Answer:
(f o g)(x) = x
Explanation:
Given f(x) and g(x) defined below:
[tex]\begin{gathered} f(x)=\frac{1-x}{x} \\ g(x)=\frac{1}{1+x} \end{gathered}[/tex]
The composition (f o g)(x) is obtained below:
[tex]\begin{gathered} (f\circ g)(x)=f\lbrack g(x)\rbrack \\ f(x)=\frac{1-x}{x}\implies f\lbrack g(x)\rbrack=\frac{1-g(x)}{g(x)} \end{gathered}[/tex]

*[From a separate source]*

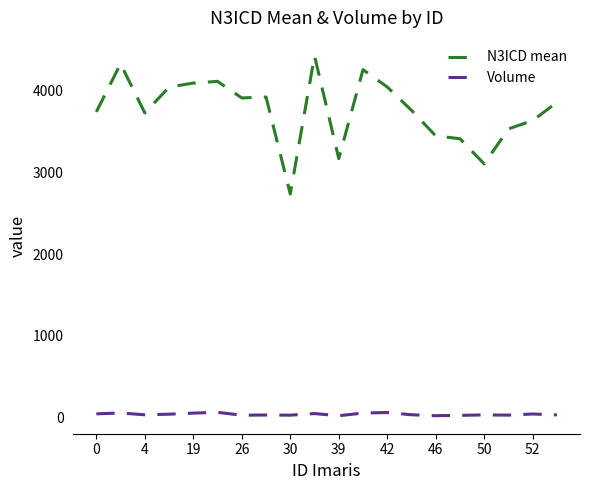

Which series has the widest spread of values?

N3ICD mean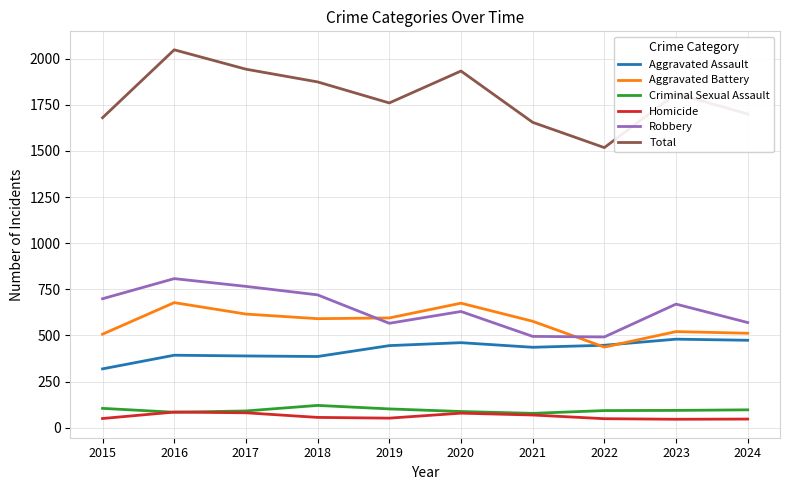

True or false: Robbery has a value of 808 at 2016.

True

Substitute g(x) into the expression and simplify:
[tex]\begin{gathered} f\lbrack g(x)\rbrack=\frac{1-g(x)}{g(x)}=\lbrack1-g(x)\rbrack\div g(x) \\ =(1-\frac{1}{1+x})\div(\frac{1}{1+x}) \\ \text{ Take the LCM in the first bracket} \\ =\frac{1(1+x)-1}{1+x}\div\frac{1}{1+x}\text{ } \\ \text{Open the bracket} \\ =\frac{1+x-1}{1+x}\div\frac{1}{1+x}\text{ } \\ =\frac{x}{1+x}\times\frac{1+x}{1}\text{ } \\ =x \end{gathered}[/tex]
Therefore, the composition (f o g)(x) is x.